Written task:
Please extract every line in the rows below that contains the string "ساحل", treating uppercase and lowercase letters as different.

Segment Start: Provided material

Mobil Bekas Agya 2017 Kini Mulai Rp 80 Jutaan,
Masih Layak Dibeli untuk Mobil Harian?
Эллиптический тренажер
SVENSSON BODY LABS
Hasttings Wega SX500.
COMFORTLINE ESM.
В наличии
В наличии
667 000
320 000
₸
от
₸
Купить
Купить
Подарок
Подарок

Segment End: Provided material
Segment Start: Provided material

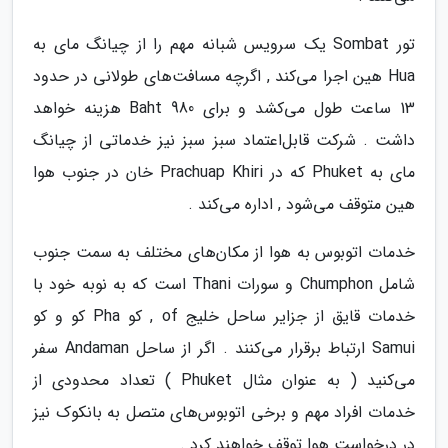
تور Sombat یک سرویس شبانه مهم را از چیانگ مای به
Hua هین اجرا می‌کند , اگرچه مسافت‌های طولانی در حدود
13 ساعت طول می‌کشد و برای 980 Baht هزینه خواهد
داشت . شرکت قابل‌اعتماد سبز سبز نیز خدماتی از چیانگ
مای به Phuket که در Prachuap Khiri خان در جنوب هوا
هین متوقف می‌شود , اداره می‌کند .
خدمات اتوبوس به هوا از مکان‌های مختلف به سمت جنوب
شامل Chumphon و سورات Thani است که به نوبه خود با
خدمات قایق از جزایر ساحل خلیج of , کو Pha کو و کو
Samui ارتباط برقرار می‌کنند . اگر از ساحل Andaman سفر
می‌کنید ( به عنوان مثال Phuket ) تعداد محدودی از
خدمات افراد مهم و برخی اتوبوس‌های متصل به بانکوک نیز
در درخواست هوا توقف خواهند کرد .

Segment End: Provided material
Segment Start: Provided material

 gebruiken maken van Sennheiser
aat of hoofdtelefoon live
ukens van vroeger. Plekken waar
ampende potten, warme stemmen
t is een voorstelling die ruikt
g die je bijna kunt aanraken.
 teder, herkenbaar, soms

Segment End: Provided material

Response area:
خدمات قایق از جزایر ساحل خلیج of , کو Pha کو و کو
Samui ارتباط برقرار می‌کنند . اگر از ساحل Andaman سفر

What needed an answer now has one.